Neste brilhante parágrafo, mais além de definir a droga, Lacan nos permite, ou obriga, a entender que o gozo fálico não é o gozo do órgão (LACAN, 1975). O gozo do órgão é demasiadamente carregado de jouis-sens, necessário de negativizar, minimamente e de algum modo. Para que o nada enigmático do encontro entre os sexos convenha à relação sexual que não existe.

Referências bibliográficas:
LACAN, J. « De uma questão preliminar a todo tratamento possível da psicose » (1957 – 1958). In: _______. Escritos (1966). Rio de Janeiro: Jorge Zahar Editor, 1998.
LACAN, J. O Seminário. Livro 6. O desejo e sua interpretação [1958 – 1959]. Rio de Janeiro: Jorge Zahar Editor, 2016.
LACAN, J. O Seminário. Livro 20. Mais, ainda [1972 – 1973]. Rio de Janeiro: Jorge Zahar Editor, 1985, 2ª edição corrigida.

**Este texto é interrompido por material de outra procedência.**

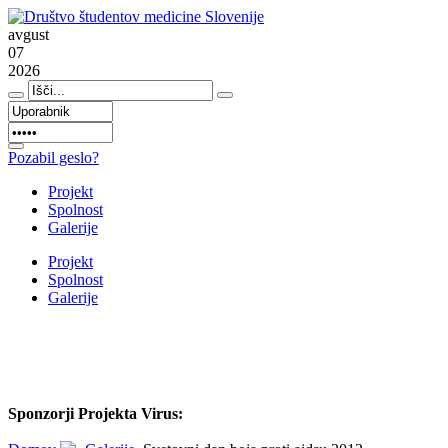
avgust
07
2026
Pozabil geslo?
Projekt
Spolnost
Galerije
Projekt
Spolnost
Galerije
Sponzorji Projekta Virus:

LACAN, J. « Encerramento das Jornadas de Estudos de Cartéis da Escola Freudiana » [1975]. In: Pharmakon Digital 2, 2016. Disponível em http://www.pharmakondigital.com/ed002/conferencias/pt/jacques_lacan_pt.html Acessado em 24 de junho de 2017.
MILLER, J.-A. « Efeito de retorno sobre a psicose ordinária ». In: A psicose ordinária A Convenção de Antibes. Belo Horizonte: Editora Scriptum e Escola Brasileira de Psicanálise, 2012.
MILLER, J.-A. Silet Os paradoxos da pulsão, de Freud a Lacan (1994 – 1995). Rio de Janeiro: Jorge Zahar Editor, 2005.
SANTIAGO, J. « Droga, ruptura fálica e psicose ordinária ». Conferência proferida em 24 de novembro de 2016 no II Encontro TyA Brasil « Sozinhos e Intoxicados ». Publicado em Pharmakon Digital 3, 2017.